И Хана прочитала с выражением:
– "При покупке в магазине свежей сельди прежде всего убедитесь, что она по-настоящему свежая. Для этого загляните сельди в глаза: если глаза красные, значит, она свежая".
– Загляните сельди в глаза, – повторила Фрида. – Если глаза у нее красные, быть может, она плакала перед смертью?
И пустила слезу на ворот.
Интересное дело! Откуда у Ханы в Москве парижская газета "Русская мысль"?
И почему ее зовут Ханой, а не Анной Семеновной?
Дураки дурацкие, идиоты идиотские, балбесы балбесские! – пора бы уж догадаться, что Фрида живет в Иерусалиме.
У нее квартира окнами на Бейт-Лехем.
У нее солнечный бойлер на крыше.
У нее фотография на стене – небритый мужчина, дюжий и ражий, с таким выдающимся носом, будто это не фото, а барельеф.
У нее сосед, у Фриды, над головой – неопознанной национальности.
Идиш он не знает. Русского он не знает. Фрида Талалай в сомнении.
Уж не пришелец ли?..
А мужчина со стены только смотрит на Фриду и подсказать не в силах.
Мужчины – они такие глупые.
Фрида отработала всю жизнь, в артели и на дому, кроила лифчики на заказ размером с авоську, кроила картузы – с грецкий орех. Обладатели нестандартных тел, набегавшись без пользы по магазинам, обращались за помощью к Фриде, и она не отказывала.
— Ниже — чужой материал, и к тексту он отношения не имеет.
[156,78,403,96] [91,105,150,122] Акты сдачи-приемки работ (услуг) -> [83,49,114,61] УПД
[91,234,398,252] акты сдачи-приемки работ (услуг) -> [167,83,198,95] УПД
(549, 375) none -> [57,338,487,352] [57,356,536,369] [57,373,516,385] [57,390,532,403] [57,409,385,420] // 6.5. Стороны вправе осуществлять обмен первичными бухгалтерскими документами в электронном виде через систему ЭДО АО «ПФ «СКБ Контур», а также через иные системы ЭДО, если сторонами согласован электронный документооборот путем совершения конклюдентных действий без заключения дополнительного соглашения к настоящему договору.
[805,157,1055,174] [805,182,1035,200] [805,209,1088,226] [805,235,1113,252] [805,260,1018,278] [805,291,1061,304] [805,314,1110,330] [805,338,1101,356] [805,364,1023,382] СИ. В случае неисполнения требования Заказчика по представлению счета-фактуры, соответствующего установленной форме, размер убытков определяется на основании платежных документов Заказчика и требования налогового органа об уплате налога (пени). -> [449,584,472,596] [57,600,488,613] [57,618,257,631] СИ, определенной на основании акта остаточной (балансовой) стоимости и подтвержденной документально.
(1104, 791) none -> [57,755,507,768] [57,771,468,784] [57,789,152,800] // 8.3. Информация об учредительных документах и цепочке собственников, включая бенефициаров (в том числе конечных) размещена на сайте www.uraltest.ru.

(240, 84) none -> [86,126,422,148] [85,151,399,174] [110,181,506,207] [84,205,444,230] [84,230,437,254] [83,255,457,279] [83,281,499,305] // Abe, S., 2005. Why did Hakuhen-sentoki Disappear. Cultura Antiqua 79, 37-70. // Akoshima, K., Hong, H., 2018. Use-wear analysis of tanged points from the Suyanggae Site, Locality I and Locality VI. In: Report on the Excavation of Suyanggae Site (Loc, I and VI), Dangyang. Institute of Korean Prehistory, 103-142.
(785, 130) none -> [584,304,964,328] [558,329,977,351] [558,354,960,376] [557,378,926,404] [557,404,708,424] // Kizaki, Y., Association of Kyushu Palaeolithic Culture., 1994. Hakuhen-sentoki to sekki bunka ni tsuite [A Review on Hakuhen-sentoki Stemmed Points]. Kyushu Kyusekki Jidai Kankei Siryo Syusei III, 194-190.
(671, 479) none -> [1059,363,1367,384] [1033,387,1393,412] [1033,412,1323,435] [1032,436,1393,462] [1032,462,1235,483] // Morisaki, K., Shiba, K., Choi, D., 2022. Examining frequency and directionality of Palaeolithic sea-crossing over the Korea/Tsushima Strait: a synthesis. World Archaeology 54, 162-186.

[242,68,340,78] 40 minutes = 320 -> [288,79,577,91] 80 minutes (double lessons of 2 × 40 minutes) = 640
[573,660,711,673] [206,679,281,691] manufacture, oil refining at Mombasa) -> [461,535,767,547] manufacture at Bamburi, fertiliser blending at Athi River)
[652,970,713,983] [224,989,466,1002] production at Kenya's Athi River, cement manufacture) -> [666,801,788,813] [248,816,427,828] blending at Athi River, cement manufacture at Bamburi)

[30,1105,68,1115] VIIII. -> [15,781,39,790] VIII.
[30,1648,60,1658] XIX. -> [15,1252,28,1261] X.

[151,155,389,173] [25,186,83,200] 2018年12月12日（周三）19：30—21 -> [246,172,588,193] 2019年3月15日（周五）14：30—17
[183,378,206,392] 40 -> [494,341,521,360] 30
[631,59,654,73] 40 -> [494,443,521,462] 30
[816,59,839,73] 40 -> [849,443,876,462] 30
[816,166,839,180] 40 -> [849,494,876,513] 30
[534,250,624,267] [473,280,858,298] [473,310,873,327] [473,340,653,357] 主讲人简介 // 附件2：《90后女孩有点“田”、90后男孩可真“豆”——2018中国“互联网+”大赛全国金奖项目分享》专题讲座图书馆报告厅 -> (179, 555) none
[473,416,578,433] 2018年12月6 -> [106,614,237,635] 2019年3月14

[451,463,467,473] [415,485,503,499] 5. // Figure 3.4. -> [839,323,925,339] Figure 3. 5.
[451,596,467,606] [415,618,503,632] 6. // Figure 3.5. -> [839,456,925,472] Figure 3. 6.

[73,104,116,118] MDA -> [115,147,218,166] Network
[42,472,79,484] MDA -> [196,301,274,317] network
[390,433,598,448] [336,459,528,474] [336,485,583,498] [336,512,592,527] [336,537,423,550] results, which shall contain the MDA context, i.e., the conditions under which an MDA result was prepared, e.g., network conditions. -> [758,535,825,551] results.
С заказами было хорошо, и этот, носатый, помогал по вечерам, когда был завал. Путался. Искалывал руки иголками. В сердцах говорил слова, которые Фрида знала, но не понимала. Портил индивидуальную продукцию.
Скроил картузы размером с авоську.
Нашил козырьки на лифчики.
Настрочил кепки из розового батиста взамен бюстгальтеров: и там, и там – клинья.
Мужчины – они такие путаники.
В два часа ночи он выходит на лестничную площадку, укладывается аккуратно на холодную плитку и криком будит подъезд.
Днем спит – ночью кричит.
У него рубаха до пупа. У него цепочка на шее. У него такие короткие шорты, что проглядывает декольте на заду.
– Я великий! – кричит он на древнем языке. – Я неповторимый! Я не могу прожить на одну зарплату!..
И стукается головой о плитку.
Уж лучше бы он ходил по электричке, из вагона в вагон, потрясал протезом, грозил культей, гнусавил через редкие зубы:
– Не отдай, папаша, замуж, я молоденька горазд...
Вмиг бы насобирал на бутылку.
Он лежит на лестничной площадке, а жена его спрашивает из квартиры, позевывая:
– Кофе тебе сварить?
– С сахаром, – заказывает он и кричит дальше: – Я избранный! Я отмеченный Богом! Я не могу прокормить детей!..
Дети у него в интернате, все трое, но дела это не меняет.
Сонный инженер Макарон выползает из квартиры и с ненавистью пинает его тапочкой:
– Сейчас полицию позову...
И мучается потом от стыда: русский гуманист.
– Полицию! – кричит сосед. – Хочу в полицию! Позовите! Хоть кто-нибудь! У меня нет телефона!..
Конечно же, он пришелец. Или представитель вымершей народности. Он хочет куда-то, к своим, но позабыл – куда. И ломится в соседские двери.
Приезжает полиция, уводит его, довольного и умиротворенного, и всё затихает до завтра.